Abilities Welfare Organisation has been providing a livelihood to scores of physically challenged individuals for many years. Most employees were recruited from Jairos Jiri Welfare Organisation. They have on average three dependants each.
The main problem is that Government has mistakenly classified work at Abilities as “industrial” instead of welfare. This has given way to two disadvantages. One, there can be no public appeal for funds, because the law presumes Abilities to be a profit making organisation. Two, the unfortunate classification led Government to withdraw its annual grant in 2004. This effectively reduced Abilities’ working capital, and left the organisation cash strapped.
There has been protracted inactivity caused by the breakdown of many workshop machines. Needless to say, unemployment has set in. The situation is grim and morale is low. Seventy nine prospective workers are on the waiting list. Thirty four workers have been laid off. Since 2004, the number of employees has dwindled from a full operational capacity of eighty to fifteen.
Below are some of the pictures of faulty machines that were once the hub of Abilities.
Abilities Manager, Mr. Francis Musendami (pictured above) puts his hand on a Roller Machine. It is used for rolling steel or making steel wheels. The machine requires service.
Taurai Katsvairo (above) holds a broken down Thicknesser machine. This piece of equipment is used to produce certain configurations of wood, which in turn makes it pliant.
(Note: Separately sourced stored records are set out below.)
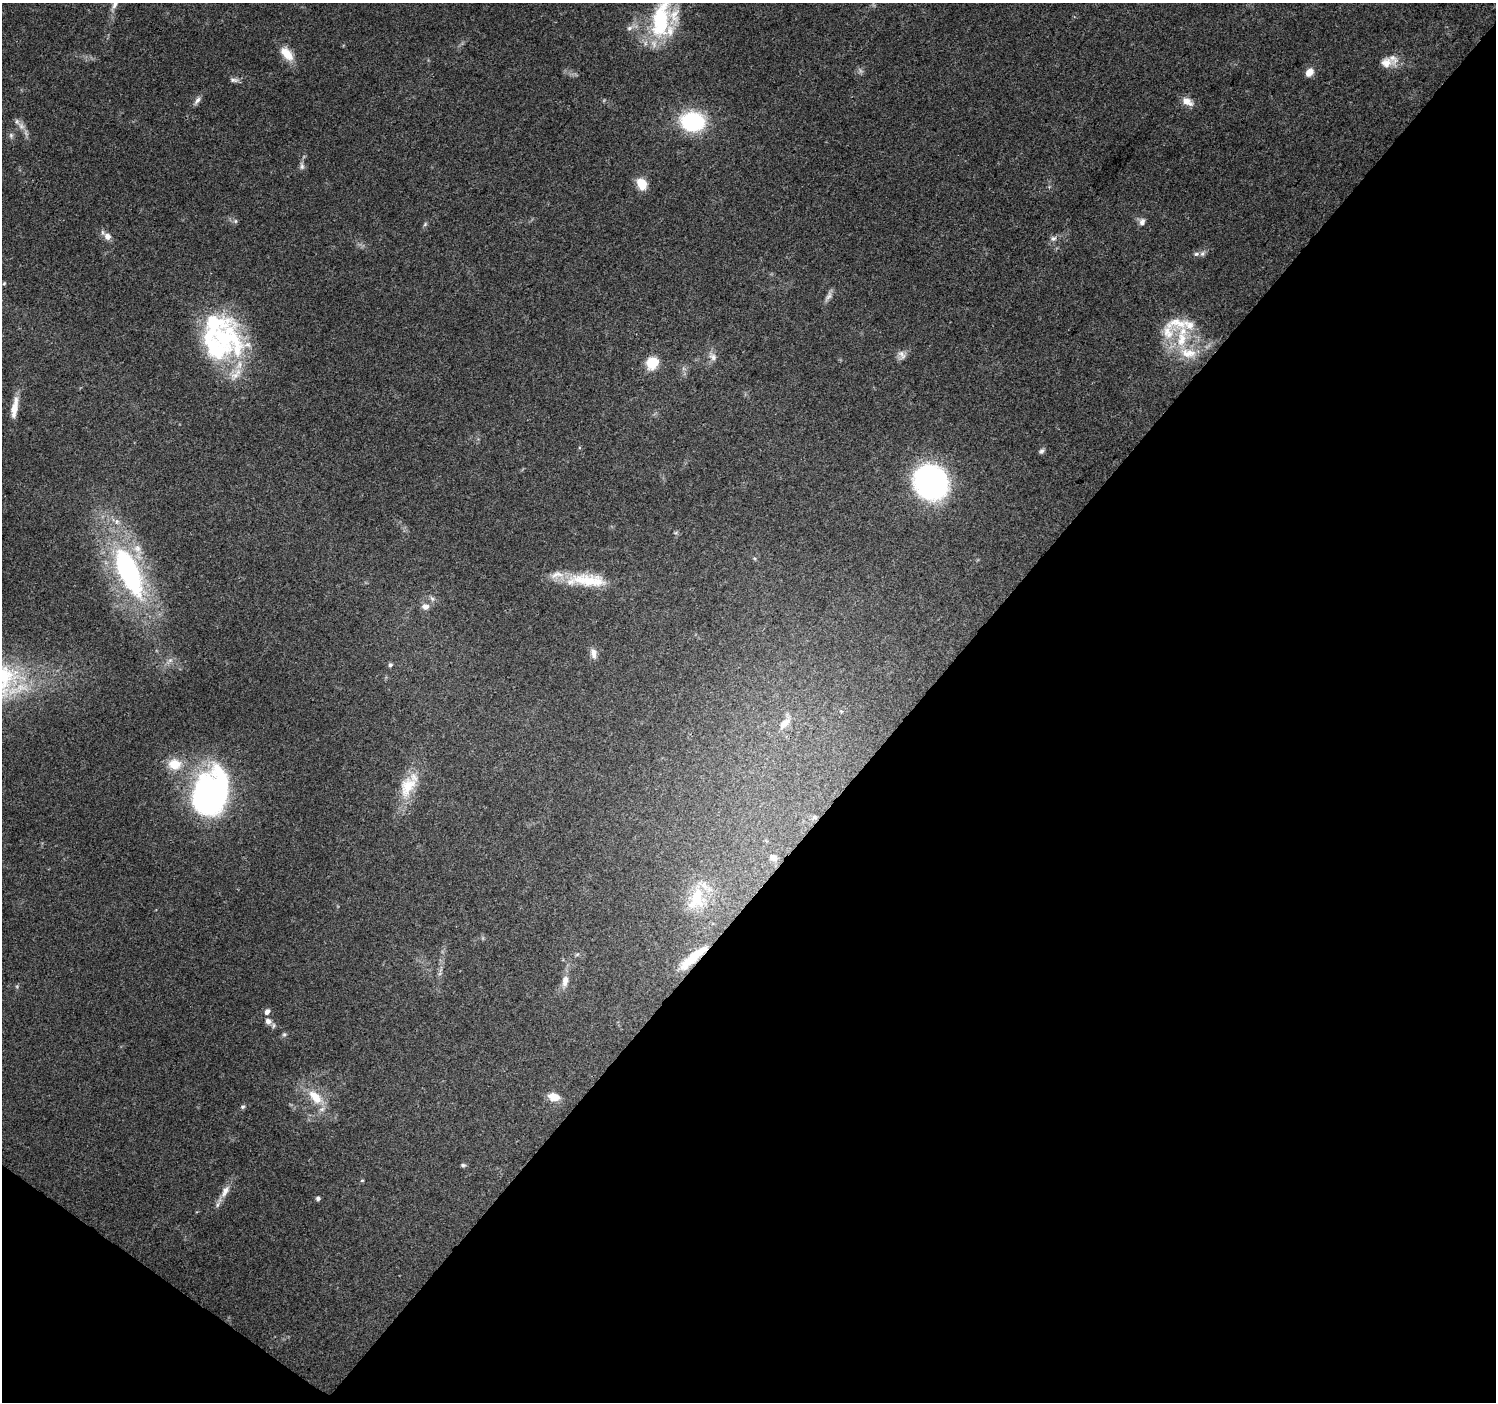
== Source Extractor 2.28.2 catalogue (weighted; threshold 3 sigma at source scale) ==
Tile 15 of 4 x 4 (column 3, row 4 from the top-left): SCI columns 2997-4490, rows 245-1644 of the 5986 x 6019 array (HDU 1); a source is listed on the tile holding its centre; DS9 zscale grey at full resolution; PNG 1498 x 1404 px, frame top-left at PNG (2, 3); no overlay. Shown black and unused: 41% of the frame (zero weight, under 3 of 4 exposures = <1% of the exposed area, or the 3 px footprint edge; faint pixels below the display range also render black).
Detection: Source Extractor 2.28.2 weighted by HDU 2 'WHT'; one run over the whole footprint, this tile lists its part. Background 0.0672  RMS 0.0049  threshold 0.0221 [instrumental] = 3 sigma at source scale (4.5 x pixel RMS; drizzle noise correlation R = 1.50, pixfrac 1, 0.0396/0.0396 arcsec/px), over >= 5 px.
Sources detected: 72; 1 too faint to see at this stretch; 3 inside a brighter object's white glare — not listed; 13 inside a brighter listed object's ellipse — not listed separately; the other 55 listed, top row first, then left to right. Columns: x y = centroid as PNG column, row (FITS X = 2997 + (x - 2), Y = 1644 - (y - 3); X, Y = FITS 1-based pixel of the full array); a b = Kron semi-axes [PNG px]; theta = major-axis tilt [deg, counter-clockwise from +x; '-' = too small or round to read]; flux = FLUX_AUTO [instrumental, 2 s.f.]
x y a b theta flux
115 4 14 6 66 2.7
661 19 52 21 80 41
629 28 8 6 35 1.8
287 54 20 10 -49 8
1386 63 17 14 28 6.4
1309 72 9 7 43 4.5
234 80 12 6 -8 1.7
197 100 13 5 52 1.9
1187 101 15 8 -31 4.3
692 122 16 13 -5 64
21 126 12 8 -50 3.1
11 135 8 6 -71 1.1
302 166 11 6 -80 1.6
642 184 11 8 -61 9.9
235 221 6 5 - 0.9
1142 222 10 7 72 2.2
425 224 6 4 47 0.74
107 236 12 8 -45 3.1
1053 238 8 7 - 1.8
1196 254 7 6 - 1.4
4 283 5 5 - 0.62
829 296 14 6 62 2.1
1168 332 24 15 -78 11
225 338 57 43 -33 71
1181 339 27 14 80 16
902 355 15 8 -61 2.6
713 357 12 8 -49 2.7
653 363 11 10 - 13
14 407 28 7 81 6.8
1041 451 8 5 41 1.2
930 482 28 24 -64 130
129 572 64 25 -65 100
587 580 54 15 -3 22
425 607 9 7 -7 2.9
593 653 13 7 -77 2.9
170 660 7 5 43 1.4
390 665 5 5 - 1.1
784 723 17 9 44 4.8
175 764 15 12 -5 10
408 786 31 18 61 15
208 794 51 28 81 120
773 857 10 7 -27 2.8
696 898 34 18 69 17
693 958 41 9 41 12
565 981 14 8 82 4
267 1012 8 6 59 2.1
268 1021 8 7 - 2.6
284 1034 6 5 - 0.84
315 1097 23 12 -45 11
554 1097 13 8 -12 6.3
243 1107 6 5 - 0.85
463 1165 7 4 -9 0.9
362 1180 5 3 - 0.45
225 1191 18 9 67 4.6
318 1198 6 5 - 1.1
Overlapping masked pixels (flux is a lower limit): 1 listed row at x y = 693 958
Isophote crosses this tile's border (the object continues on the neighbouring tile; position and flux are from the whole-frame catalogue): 2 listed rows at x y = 115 4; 661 19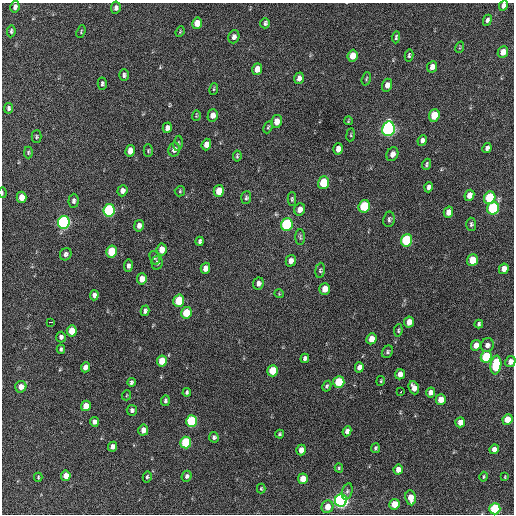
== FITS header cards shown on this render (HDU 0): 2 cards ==
NAXIS1  =                  512 / Axis length
NAXIS2  =                  512 / Axis length

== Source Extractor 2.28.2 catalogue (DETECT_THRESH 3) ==
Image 512 x 512 px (HDU 0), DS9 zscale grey, 1 PNG px = 1 image px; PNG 516 x 516 px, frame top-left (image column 1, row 512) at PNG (2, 3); each listed source drawn as its Kron ellipse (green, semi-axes under 4 px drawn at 4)
Background 213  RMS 14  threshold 43.4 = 3 sigma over >= 5 px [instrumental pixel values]
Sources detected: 153; all 153 listed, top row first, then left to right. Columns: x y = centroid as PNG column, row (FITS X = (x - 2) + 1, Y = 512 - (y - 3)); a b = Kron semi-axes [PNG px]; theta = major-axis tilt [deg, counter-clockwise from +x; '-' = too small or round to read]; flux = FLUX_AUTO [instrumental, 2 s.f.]
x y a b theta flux
503 6 5 4 - 3300
15 7 6 4 79 3400
116 8 6 5 - 3000
487 20 6 4 65 2500
197 23 6 5 - 12000
265 23 5 4 - 2100
11 31 6 4 83 1800
81 32 6 2 70 870
180 32 5 3 - 910
234 37 7 5 72 3700
396 37 6 3 85 1900
460 47 6 3 71 1000
503 52 6 5 - 8500
409 55 6 4 78 1900
353 56 6 5 - 14000
432 67 6 4 65 6100
257 69 6 5 - 9600
124 75 6 5 - 2500
299 78 6 4 71 4500
366 79 7 4 72 1300
102 84 6 4 87 2000
387 85 6 5 - 5300
214 89 6 4 81 1300
9 108 5 4 - 2500
196 115 5 3 - 1100
213 115 6 5 - 5500
434 115 6 5 - 23000
276 121 6 5 - 8300
348 121 4 3 - 1000
268 127 6 4 66 1400
167 128 5 4 - 4200
388 129 7 6 - 290000
351 135 6 3 83 1100
36 137 6 5 - 1600
422 140 5 4 - 3100
178 143 7 4 82 1800
206 144 6 4 70 8800
487 148 5 4 - 3200
174 149 7 5 77 4800
338 149 6 4 72 6200
130 151 6 4 81 7800
148 151 6 4 89 1400
28 152 6 4 88 1200
392 154 7 5 64 5200
237 156 5 3 - 1300
427 164 6 3 70 1900
323 183 6 5 - 32000
429 187 5 4 - 3000
122 191 6 5 - 4400
180 191 5 5 - 1100
219 191 6 5 - 19000
2 193 5 2 - 1000
469 195 6 4 64 8000
22 197 5 5 - 11000
246 198 6 5 - 1900
490 198 6 5 - 59000
292 199 7 4 89 1500
73 201 7 5 87 2600
364 206 6 5 - 50000
493 208 6 6 - 80000
300 209 6 5 - 5800
109 210 6 5 - 130000
448 212 6 4 74 7000
389 219 8 5 81 2500
64 222 6 6 - 210000
287 224 6 6 - 94000
471 224 6 5 - 2000
139 226 6 4 78 4400
300 237 8 5 -89 1900
407 240 6 5 - 72000
200 241 4 4 - 2400
162 250 6 5 - 11000
112 251 6 5 - 36000
66 254 6 5 - 2800
155 258 7 5 -73 1500
472 260 6 5 - 20000
291 261 6 5 - 5300
157 263 7 5 78 2600
128 266 6 4 82 2700
205 268 5 4 - 6200
504 269 5 4 - 6600
320 270 8 4 84 1900
142 279 5 5 - 9000
258 283 6 5 - 4200
325 289 6 5 - 9500
279 294 4 4 - 970
94 295 5 4 - 4200
179 301 6 5 - 39000
145 311 5 4 - 3200
186 313 6 5 - 27000
51 322 4 2 - 5100
409 322 5 5 - 9000
479 324 4 4 - 2200
398 330 6 4 82 1600
72 331 5 5 - 18000
61 337 5 5 - 2700
371 339 5 5 - 8800
476 345 5 4 - 6400
487 345 7 6 - 4300
61 349 4 3 - 1800
387 352 6 5 - 1900
486 357 6 5 - 52000
305 358 5 4 - 3400
162 361 5 5 - 19000
510 362 5 5 - 5800
496 365 9 5 83 58000
85 367 5 4 - 5800
359 367 5 4 - 6400
273 371 6 5 - 27000
400 374 5 5 - 6700
381 381 5 4 - 1200
131 382 4 3 - 2100
339 382 6 5 - 40000
327 386 5 4 - 1700
21 387 6 5 - 8000
414 388 7 5 -68 6800
187 392 4 4 - 1900
401 392 3 3 - 3300
430 392 5 4 - 4700
127 395 5 3 - 830
441 400 5 5 - 11000
165 401 5 4 - 2000
86 406 5 5 - 11000
132 410 5 5 - 2700
508 420 5 5 - 19000
192 421 6 5 - 79000
94 422 5 4 - 4400
460 422 5 4 - 7600
143 430 5 5 - 6100
347 431 5 4 - 3700
280 434 4 3 - 1400
214 437 5 5 - 2400
186 442 6 5 - 60000
113 447 5 4 - 5100
375 448 5 4 - 1600
494 449 5 4 - 5400
301 450 5 4 - 7600
339 468 4 4 - 1100
398 469 5 4 - 8100
66 476 5 4 - 10000
187 476 5 5 - 2500
38 477 4 3 - 1000
147 477 5 4 - 1700
484 477 5 4 - 1300
505 477 4 3 - 870
303 479 5 5 - 12000
261 489 5 4 - 1100
347 491 8 5 74 2300
411 498 7 5 -82 13000
341 500 6 6 - 330000
394 504 5 5 - 17000
327 507 6 6 - 10000
495 509 5 5 - 76000
At the frame edge (FLAGS 8, measured only in part): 3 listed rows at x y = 503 6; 2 193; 510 362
The machine was bought about three years ago. To get it working, the pullers need replacement. This poses a problem because pullers are difficult to get in the country. Mr. Musendami says if “well wishers can not get the pullers it would be better to replace the machine with a new one”.
Taurai Katsvairo holds a Jigsaw machine. This is used for making timber toys, timber wheels and jigsaw puzzles. It requires new blades and a fan belt. A little servicing will also get it into ‘tick-tock’ condition.
This Mining Crayon Making Machine (above) is used for making rock marking crayons. These crayons or ‘rock markers’ are also used to score other hard surfaces. The machine requires servicing. The ingredients required to fully coordinate the production of Rock Markers is paraffin wax, pigments, plaster of paris and hydraulic jacks. “If we get support we can make money through making and selling rock markers”, said Musendami.
Musendami holds Chalk Moulds used as mechanical templates for the manufacture of chalk. Abilities compete with foreign companies who have brisk business selling dust free chalk in Zimbabwe. The disadvantage is that Abilities can not make dust free chalk. To achieve this they will definitely need to upgrade their technology to compete on the market. “I have tried to market our chalk, but have been dismayed because old customers are rejecting our chalk. They want dust free chalk. Chalk is our mainstay. Failure to produce chalk threatens our very existence”, says Musendami. “If we can get training on how to produce dust free chalk, I would be most grateful. Abilities can manoeuvre”, said Musendami. He went on to say “well wishers can best assist us by providing information and possibly machinery for producing dust free chalk. We have been overwhelmed by our competitors”.
Beautiful vintage telephone receivers at the reception greet all visitors, but Abilities can not communicate with stakeholders. The Post and Telecommunications Corporation (PTC) disconnected telephone service to Abilities in January 2009. They had failed to pay their phone account on time. Any business concern without communication and proper facilities can not survive.
“We could not pay our phone bill because we had used all the money to pay our workers. Since January 2009, our workers have not been paid. I worry about the welfare of their families”, said Musendami. “At month ends they come to Abilities to see if there is any progress. There is nothing. On several occasions I have given them chalk as wages. They have not been lucky because dusty chalk is hard to sell. Life is very hard”, he said. “The bookkeeper has even quit because we could not pay her. We are so broke we can not even hire someone to cut our grass. Look at this tall unkempt grass at the front”.
The grass is so tall that one can make hay for the chickens. Tall grass is dangerous because it provides excellent habitat to snakes, rats, ticks and many other dangerous creatures. Besides this, it is not pleasant to look at and provides a bad sight and reception to visitors and onlookers. On company premises tall grass symbolically represents the stagnation of activity. It is a sign that all is not well. Business may be grinding to a halt.
Another problem at the moment is that the employees are living on alms. Abilities Chairman Mr. Malcolm Ross routinely brings vegetables to give the workers. As much as they appreciate this assistance they would like to rebuild what they once had and be self sufficient. The physically challenged employees at Abilities want to improve situation through self help projects. Something needs to be done urgently to help workers at Abilities, not only to improve the ascetic view of the business but the heart of it!